Over half of applicants for London 2012 got no tickets. We applied for lots of events as a couple, and some events with single tickets. My wife got a single, and so we're not even having first refusal on the second round, it looks like I won't get to go to the Olympics. The whole process has left me rather disillusioned - especially when we hear of people winning £11000 of tickets from £30000 (and we got £20 from £1000)
The problem seems to stem from a large number of people applying for the cheaper tickets, thus dramatically reducing the availability.
What they did was have a lottery to allocate tickets for each event and each price band, i.e. they had a lottery for the first velodrome session, lowest price band - then for the mid price band and so on. This meant that people limited to lower budgets stood much less chance of getting a ticket than those on higher budgets. People who could say 'I prefer the 20 tickets, but heck, I'll pay £2000' were in good stead.
One solution might be to cap the number of tickets applied for, but this could easily be problematic - what if someone was willing to take time off specially?
What would I do?
I would have first tallied up the requests, scoring each session and priceband according to the number of applications for that session. So, a session with 20000 people applying for 1000 tickets would have a score of '20'.
Then I would have picked an application at random, examined it, and allocated that applicant the LEAST contested ticket(s) they'd requested (e.g. with one request on a score of '20' and another on '10' then latter session would be awarded to that applicant. Of course, if applying for four tickets for that session, and there were four left, then they'd get all four - having allocated tickets, the score for that session would be tweaked to reflect the change in availability, being careful to avoid a 'divide by zero' error when all tickets are allocated.)
If all tickets for an application were awarded then that application would then be put to one side.
This process would be repeated. Eventually, there would be no more applicants.

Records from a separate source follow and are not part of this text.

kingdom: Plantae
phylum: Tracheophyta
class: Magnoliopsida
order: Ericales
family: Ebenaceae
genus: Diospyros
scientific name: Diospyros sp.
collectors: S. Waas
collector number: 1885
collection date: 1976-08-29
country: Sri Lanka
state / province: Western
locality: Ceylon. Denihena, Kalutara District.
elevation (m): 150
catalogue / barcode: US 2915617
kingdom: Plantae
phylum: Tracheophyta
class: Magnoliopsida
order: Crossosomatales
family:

What would be the result? The number of tickets awarded would be similar, but the distribution would be different. Everyone would, on average, have the same number of ticket request fulfilled - more people would have got something. Someone who applied for tonnes of tickets would have roughly the same number as someone who applied for a handful. Unless working through in an orderly way, some people would still get unlucky, some would get more than average, but the distribution would be a lot flatter - and more equitable.
Someone who applied for fewer tickets would be much more likely to have their request fulfilled as they'd stand the same chance of having their application examined, and then be more likely to get the tickets they wanted. Thus, keen velodrome enthusiasts, for instance, would tend not to be locked out by people who apply for everything.
I might introduce other refinements, for example, one event could be nominated as 'preference', so that if your application is drawn from the pot, and there are tickets available for that event, then you get them (regardless of the demand criteria).
Of course, all of this would be automated. Would this have been a preferable system? Is there any subtlety I've missed which would make this system unworkable or give undesirable outcomes?